• **Teks Bacaan**
■ ■ ■ ■ ■ ■ ■

Merawat Keragaman
Oleh: Wasid Mansyur
“Bagi NU, NKRI adalah harga mati.” Itulah
salah satu spanduk yang berkibar disepanjang jalan strategis menjelang
pelaksanaan Konferwil NU Jawa Timur di Pesantren Bumi Shalawat Tanggulangin
Sidoarjo beberapa bulan lalu. Bagi penulis, makna penting dari spanduk itu
–selain pemberitahuan—adalah penegasan bahwa NKRI bagi NU adalah keniscayaan
yang tidak perlu digugat kembali.
Pilihan itu sekaligus merupakan komitmen
sejarah bangsa sehingga patut di jaga sekaligus dipertahankan, kapanpun. Bukan
saja dalam rangka kepentingan NU dan pesantren, tapi juga kepentingan
masyarakat luas yang beragam suku, agama dan etnis. Keragaman ini adalah aset
bangsa yang harus dirajut secara terus menerus dalam bingkai keharmonian.
Dengan cara ini NKRI akan terus berkibar dan jauh dari kekerasan.
Tapi, masih mudahnya letupan kekerasan yang
mengatasnamakan agama di berbagai daerah, setidaknya menggambarkan bangsa ini
rentan konflik. Meskipun, tidak semua kekerasan itu murni persoalan agama, tapi
ada kepentingan politik, ekonomi dan penyakit sosial lainnya yang selalu
menunggangi sekedar agar kepentingan pragmatisnya tercapai. Untuk itu, ada dua
hal yang harus diperhatikan agar kekerasan itu mudah terjadi. Pertama, perlunya
kedewasaan beragama. Kedewasaan beragama salah satunya –meminjam pandangan Kiai
Mustofa Bisri (2009)—adalah perlunya umat beragama terus belajar, dan terus
mendengarkan orang lain.
Belajar tanpa batas dan mendengarkan
pandangan orang lain akan menuntut orang agar tidak pernah puas terhadap
pengetahuan yang dikuasainya, alih-alih akan merasa dirinya paling benar (truth
claim). Kepuasan atas keilmuan yang dikuasai adalah awal dari bencana, sebab
akan memunculkan perasaan sempurna dan menumbuhkan ke’akuan’ yang tinggi,
padahal keilmuan yang dikuasai itu masih bersifat parsial.
Gus Mus, mengibaratkam fenomena ini dengan
hikayat “Meraba Gajah dalam Gelap”, yang setiap peraba akan mendefinisikan
gajah berdasarkan apa yang dirabahnya, dari gajah seperti pohon kerena yang
dirabah adalah kakinya, atau seperti kipas sebab yang dirabah adalah telinganya,
atau seperti pecut sebab yang dirabah adalah ekornya, dan lain-lain. Oleh
karenanya, pemahaman kita atas Islam itu –sebagaimana gajah-- perlu terus
menerus didialogkan sesuai dengan dengan konteks sosial dan budaya
masyarakatnya sehingga tidak ada makna yang tunggal, kecuali dalam rangka
membumikan kemaslahatan holistik (al-mashlahah al-‘ammah) bagi kemanusiaan.

■ ■ ■ ■ ■ ■ ■

• **Materi Sumber**
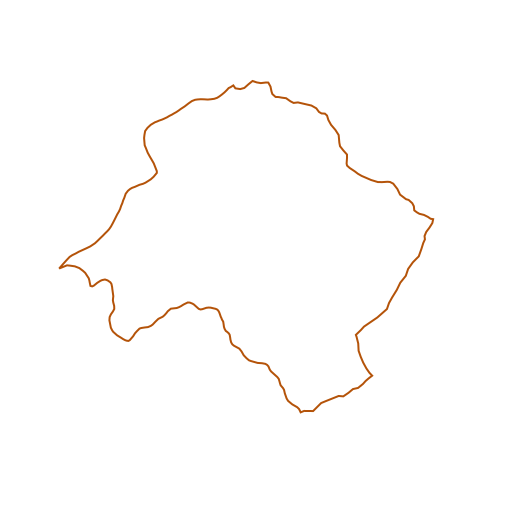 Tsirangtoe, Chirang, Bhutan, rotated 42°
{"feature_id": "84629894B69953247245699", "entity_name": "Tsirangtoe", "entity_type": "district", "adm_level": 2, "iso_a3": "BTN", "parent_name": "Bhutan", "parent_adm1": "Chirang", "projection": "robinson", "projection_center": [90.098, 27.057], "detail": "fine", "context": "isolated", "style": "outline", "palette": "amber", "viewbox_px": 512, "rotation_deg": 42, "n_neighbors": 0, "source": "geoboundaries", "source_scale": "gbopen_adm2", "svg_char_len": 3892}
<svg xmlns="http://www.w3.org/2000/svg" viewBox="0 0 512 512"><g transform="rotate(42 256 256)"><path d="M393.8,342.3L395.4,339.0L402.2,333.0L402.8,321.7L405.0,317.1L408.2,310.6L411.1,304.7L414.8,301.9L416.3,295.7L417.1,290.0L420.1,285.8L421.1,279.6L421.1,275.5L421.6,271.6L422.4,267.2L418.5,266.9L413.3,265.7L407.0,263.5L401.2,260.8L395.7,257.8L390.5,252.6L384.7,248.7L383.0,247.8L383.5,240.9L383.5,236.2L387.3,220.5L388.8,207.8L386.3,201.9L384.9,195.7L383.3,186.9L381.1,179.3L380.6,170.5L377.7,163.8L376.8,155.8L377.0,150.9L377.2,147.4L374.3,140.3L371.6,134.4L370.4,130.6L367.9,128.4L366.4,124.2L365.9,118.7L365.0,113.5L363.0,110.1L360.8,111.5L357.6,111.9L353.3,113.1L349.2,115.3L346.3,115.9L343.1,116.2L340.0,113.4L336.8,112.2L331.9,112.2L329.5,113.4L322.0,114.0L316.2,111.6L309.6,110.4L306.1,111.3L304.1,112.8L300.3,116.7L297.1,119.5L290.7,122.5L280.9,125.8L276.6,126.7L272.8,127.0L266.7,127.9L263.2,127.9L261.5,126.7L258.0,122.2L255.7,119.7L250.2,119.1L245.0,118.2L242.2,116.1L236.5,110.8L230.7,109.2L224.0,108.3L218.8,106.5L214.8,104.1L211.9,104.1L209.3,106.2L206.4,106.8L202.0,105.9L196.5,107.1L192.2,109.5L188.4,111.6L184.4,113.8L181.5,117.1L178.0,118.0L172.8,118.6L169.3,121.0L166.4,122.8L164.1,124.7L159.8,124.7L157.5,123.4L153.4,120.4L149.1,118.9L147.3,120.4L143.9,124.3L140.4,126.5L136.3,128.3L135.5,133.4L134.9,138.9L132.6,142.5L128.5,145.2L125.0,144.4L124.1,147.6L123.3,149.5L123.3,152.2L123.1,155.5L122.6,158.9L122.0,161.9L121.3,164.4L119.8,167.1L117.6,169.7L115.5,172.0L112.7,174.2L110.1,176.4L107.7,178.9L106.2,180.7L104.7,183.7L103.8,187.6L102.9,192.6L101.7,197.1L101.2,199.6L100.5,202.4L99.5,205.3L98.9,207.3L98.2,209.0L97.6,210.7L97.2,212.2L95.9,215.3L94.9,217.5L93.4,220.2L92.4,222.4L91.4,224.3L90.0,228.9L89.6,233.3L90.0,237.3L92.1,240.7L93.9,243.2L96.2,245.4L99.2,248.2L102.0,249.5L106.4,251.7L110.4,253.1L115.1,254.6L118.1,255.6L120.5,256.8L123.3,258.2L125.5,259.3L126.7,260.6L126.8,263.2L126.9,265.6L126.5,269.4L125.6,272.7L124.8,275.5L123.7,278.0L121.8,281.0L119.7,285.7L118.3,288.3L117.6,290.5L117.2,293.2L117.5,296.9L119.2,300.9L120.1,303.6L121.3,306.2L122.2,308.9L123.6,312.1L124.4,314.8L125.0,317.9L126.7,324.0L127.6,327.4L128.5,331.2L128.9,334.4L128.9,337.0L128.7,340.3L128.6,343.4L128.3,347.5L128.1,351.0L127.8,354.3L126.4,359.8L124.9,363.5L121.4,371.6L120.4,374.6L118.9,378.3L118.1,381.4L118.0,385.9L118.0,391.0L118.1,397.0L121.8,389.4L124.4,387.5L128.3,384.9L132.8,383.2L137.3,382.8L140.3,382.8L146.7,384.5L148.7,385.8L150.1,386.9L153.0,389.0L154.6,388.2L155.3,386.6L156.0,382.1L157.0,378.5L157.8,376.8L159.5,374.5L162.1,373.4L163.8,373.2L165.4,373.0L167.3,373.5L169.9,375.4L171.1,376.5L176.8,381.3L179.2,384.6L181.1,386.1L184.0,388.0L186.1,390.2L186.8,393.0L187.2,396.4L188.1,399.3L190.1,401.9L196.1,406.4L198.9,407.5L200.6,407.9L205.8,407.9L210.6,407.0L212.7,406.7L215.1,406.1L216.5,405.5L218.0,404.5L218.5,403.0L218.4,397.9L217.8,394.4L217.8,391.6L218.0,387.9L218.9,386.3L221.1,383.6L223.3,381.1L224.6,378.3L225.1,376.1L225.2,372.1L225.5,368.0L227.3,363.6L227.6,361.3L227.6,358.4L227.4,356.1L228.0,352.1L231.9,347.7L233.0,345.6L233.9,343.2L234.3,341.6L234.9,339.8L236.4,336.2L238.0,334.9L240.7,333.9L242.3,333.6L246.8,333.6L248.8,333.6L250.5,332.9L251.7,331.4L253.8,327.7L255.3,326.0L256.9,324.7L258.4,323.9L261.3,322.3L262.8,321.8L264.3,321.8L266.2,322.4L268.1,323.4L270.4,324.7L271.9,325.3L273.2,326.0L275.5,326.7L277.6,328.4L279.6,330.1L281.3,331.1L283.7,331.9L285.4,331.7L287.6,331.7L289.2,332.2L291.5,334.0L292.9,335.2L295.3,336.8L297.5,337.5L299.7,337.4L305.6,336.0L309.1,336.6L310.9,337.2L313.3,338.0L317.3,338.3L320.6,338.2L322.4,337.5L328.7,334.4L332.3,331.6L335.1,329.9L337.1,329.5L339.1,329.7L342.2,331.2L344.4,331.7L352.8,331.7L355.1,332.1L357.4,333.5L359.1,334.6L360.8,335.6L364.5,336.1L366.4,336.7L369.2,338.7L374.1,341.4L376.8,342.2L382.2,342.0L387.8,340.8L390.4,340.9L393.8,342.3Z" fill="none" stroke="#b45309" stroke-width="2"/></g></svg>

■ ■ ■ ■ ■ ■ ■

• **Permintaan Tertulis**
Sambung esai tentang merawat keragaman di atas, dimulai tepat sesudah kalimat terakhirnya.

• **Jawaban Tertulis**
Bangsa Indonesia dengan keragaman suku,
agama, dan etnis meniscayakan keragaman nilai, pemikiran serta paradigma. Itu
artinya, sudah saatnya tidak perlu memaksakan pemahaman tertentu kepada orang
lain yang berbeda, sekalipun setiap agama secara internal berkewajiban
mendakwahkan agamanya kepada orang lain. Hanya saja, konteksnya berdakwah perlu
menyampaikan dengan cara-cara yang lebih arif agar keberadaan agama (baca;
Islam) tidak dipahami sebagai sumber kekerasan sebagaimana dipahami sepihak dan
sinis oleh kalangan Barat. Jadi memaksakan kehendak dan mudah menyalahkan yang
lain setidaknya bertentangan dengan spitit Islam yang mengajarkan bahwa Muslim
–sejati—adalah orang Muslim yang tidak mudah bikin “onar” kepada orang lain
baik melalui mulut ataupun tangannya (al-muslim man salima al-muslimun min
lisanihi wayadihi).
Maka, pembumian Islam --yang pernah
dilontarkan oleh Gus Dur-- harus perlu terus digencarkan, demi keragamaan ini
tepat diterjaga dengan apik sebagai aset bangsa. Karenanya, NU dan ormas yang
seirama seperti Muhammadiyah harus menempatkan posisinya secara strategis dan
tepat, setidaknya berada dalam garda terdepan, dalam rangka menangkis berbagai
upaya gerakan apapun yang menyulut konflik, bahkan memporak-porandakan
keragaman bangsa yang dibalut dalam semboyan bhinneka tunggal ika. Sebagai
ormas keagamaan, keseriusannya dalam mengawal hal ini akan lebih nyata
manfaatnya bagi masyarakat daripada terseret jauh dalam momen-momen politik
kekuasaan, baik pilkada, pilgub, pileg, maupun pilpres, yang berakibat pada
munculnya faksi-faksi.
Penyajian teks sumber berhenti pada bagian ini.